By Dr Michelle Garnett and Prof Tony Attwood
Whilst finding our place in the world has its own set of challenges, being autistic brings unique challenges. Becoming independent requires certain skills, for example knowing who you are, what environment or job will suit you, what you can cope with and what you can’t cope with, problem-solving skills, adaptive life skills like budgeting and knowing how to care for one’s body, being able to read people and situations to be alert to human predators. We also need peer support because family cannot always be there, and there is danger to being completely alone in the world.
There is no easy way to finding one’s own place in the world but here are some tips based on our own clinical experience to date about what works for autistic teens.
- “Follow your passion.” This superb advice is at the heart of the success of most, if not all, autistic people. New UK research indicates that over 50% of autistic people ehave a passion within the creative arts, more than those who had a passion for information technology. Whatever your passion, let that lead you. Use your creativity and intellect to discover ways around the obstacles, even when you doubt yourself. Do what inspires you even if you cannot see how it can become your career. It may very well be the reason you get up in the morning, even if you must have a ‘day job’ to pay the bills.

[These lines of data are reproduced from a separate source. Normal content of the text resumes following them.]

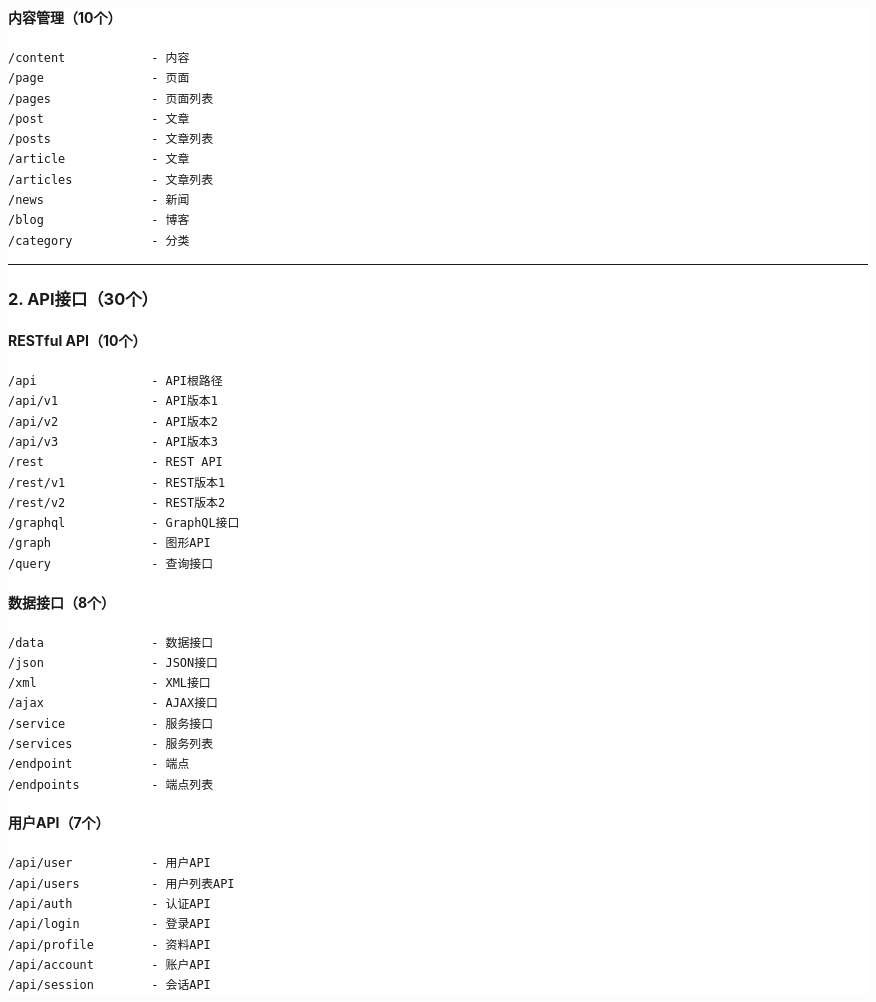 #### 内容管理（10个）
```
/content            - 内容
/page               - 页面
/pages              - 页面列表
/post               - 文章
/posts              - 文章列表
/article            - 文章
/articles           - 文章列表
/news               - 新闻
/blog               - 博客
/category           - 分类
```

---

### 2. API接口（30个）

#### RESTful API（10个）
```
/api                - API根路径
/api/v1             - API版本1
/api/v2             - API版本2
/api/v3             - API版本3
/rest               - REST API
/rest/v1            - REST版本1
/rest/v2            - REST版本2
/graphql            - GraphQL接口
/graph              - 图形API
/query              - 查询接口
```

#### 数据接口（8个）
```
/data               - 数据接口
/json               - JSON接口
/xml                - XML接口
/ajax               - AJAX接口
/service            - 服务接口
/services           - 服务列表
/endpoint           - 端点
/endpoints          - 端点列表
```

#### 用户API（7个）
```
/api/user           - 用户API
/api/users          - 用户列表API
/api/auth           - 认证API
/api/login          - 登录API
/api/profile        - 资料API
/api/account        - 账户API
/api/session        - 会话API
```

- Find your tribe. For many autistic individuals, finding like-minded people doesn’t happen at school or within the workplace, it happens when they are following their passion or their interests. Not everyone will get who you are, but find the people who do. Whilst we all need our solitude at times, we do not thrive in solitude. Our own clinical experience strongly indicates that one of the key factors for success for autistic individuals is that they had support from other people.
- Avoid black-and-white thinking about people. Not everyone will be on your side, but not everyone is against you either. There are people out there who will enjoy you for who you are, and you may be able to enjoy some of what a person offers, even if you can’t enjoy all of it.
- Look out for your safety. You will need to build in safeguards for staying safe from physically, emotionally, financially or sexually abusive predators. The basics include asking friends and family to check out whomever you may choose for a friend or partner, don’t drink in bars alone, o take alcohol or other drugs in groups of mainly men, unless there is someone there who can stay sober and look out for you. Learn how to take protective action should you find yourself in an unsafe situation, for example by attending a martial arts class or a specific Stay Safe course.
- Learn how to budget. It is never too late. If you’re young, start now. Use an online budgeting tool.
- Understand the sensory environment that suits you. Design your living environment around your own needs, also considering the geographical location, for example, central CBD, near a park or in the country.
- If you are house sharing, ask to negotiate the rules upfront for purchase and sharing of food, sharing of expenses, sharing of household chores including cleaning, expectations about noise levels and times of the day, as well as expectations of visitors and how long they stay. Make the guidelines clear and upfront. Whilst people will generally break the guidelines from time to time, less problems and less hurt are the result of upfront discussions and clear guidelines. Keep a copy of the guidelines to refer to as needed during the time you are staying in the house.
- Alcohol and other drugs are commonly used by people to overcome overwhelming social anxiety. Effectively many of these drugs block the frontal lobes, which is the part of the brain that allows for good planning, interpersonal functioning, and sound judgement. Whilst we may feel that we are better socially when we drink alcohol, in reality the reverse is true. Safe, enjoyable and fulfilling social time is compromised when we take excessive alcohol or illicit drugs. Make a rule for yourself not to cross this boundary, and to find other ways to manage fierce anxiety and combat self-consciousness.
- Recognise problems when they come up and don’t personalise them. When there is a problem it doesn’t mean that there’s something wrong with you, it just means that there is a problem. Learn how to problem solve:
- define the problem
- brainstorm all possible solutions, including seemingly ridiculous or impossible ones
- make a list of the pros and cons for each solution
- choose a solution based on your analysis
- do it.
Be prepared to try and fail, try again and fail, all the time learning more about who you are, what you need and what you want. Be kind to yourself when you fall.